## Provided records
- Opening Delimiter -

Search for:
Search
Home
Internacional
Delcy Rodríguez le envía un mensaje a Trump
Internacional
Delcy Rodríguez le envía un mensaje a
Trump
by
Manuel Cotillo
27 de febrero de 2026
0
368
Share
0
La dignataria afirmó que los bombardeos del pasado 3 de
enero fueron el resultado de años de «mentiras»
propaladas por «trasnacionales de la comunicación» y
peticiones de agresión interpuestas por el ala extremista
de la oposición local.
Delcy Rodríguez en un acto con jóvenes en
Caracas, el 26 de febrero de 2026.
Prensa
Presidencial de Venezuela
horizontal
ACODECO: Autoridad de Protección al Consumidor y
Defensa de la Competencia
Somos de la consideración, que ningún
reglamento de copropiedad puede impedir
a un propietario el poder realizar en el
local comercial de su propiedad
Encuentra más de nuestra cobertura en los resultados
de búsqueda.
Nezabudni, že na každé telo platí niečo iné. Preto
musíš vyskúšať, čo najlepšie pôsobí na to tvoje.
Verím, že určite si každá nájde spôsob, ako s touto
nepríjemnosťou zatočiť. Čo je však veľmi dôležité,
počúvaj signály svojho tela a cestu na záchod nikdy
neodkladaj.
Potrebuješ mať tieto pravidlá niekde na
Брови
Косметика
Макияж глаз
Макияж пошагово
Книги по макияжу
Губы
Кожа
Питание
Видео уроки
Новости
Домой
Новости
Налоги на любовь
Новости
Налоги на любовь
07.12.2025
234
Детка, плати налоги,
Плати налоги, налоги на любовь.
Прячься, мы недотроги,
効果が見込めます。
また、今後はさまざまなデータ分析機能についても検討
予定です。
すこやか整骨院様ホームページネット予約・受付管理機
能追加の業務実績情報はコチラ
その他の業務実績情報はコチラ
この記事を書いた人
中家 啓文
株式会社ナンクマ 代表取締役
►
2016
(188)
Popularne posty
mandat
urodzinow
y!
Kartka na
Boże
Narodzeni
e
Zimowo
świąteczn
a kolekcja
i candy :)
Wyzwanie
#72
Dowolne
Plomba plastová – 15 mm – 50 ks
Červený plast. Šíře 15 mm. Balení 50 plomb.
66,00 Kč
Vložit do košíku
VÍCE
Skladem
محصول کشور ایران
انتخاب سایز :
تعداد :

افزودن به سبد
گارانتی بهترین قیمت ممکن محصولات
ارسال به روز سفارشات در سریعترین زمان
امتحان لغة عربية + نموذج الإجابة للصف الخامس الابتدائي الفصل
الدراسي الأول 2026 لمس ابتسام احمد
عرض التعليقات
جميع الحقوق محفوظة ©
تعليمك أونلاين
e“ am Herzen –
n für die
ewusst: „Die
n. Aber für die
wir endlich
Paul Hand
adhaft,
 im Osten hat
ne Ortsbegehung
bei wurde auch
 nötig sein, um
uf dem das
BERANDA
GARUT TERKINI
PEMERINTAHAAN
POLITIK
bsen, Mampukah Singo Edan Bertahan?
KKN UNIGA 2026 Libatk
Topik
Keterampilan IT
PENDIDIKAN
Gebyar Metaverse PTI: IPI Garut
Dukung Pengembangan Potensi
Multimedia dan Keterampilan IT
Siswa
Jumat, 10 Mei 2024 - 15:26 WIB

- Closing Delimiter -

## Aim of the exercise
What is the number of lines in the material above that include the string "Rodríguez"? Give only that number.

## Result of the task
3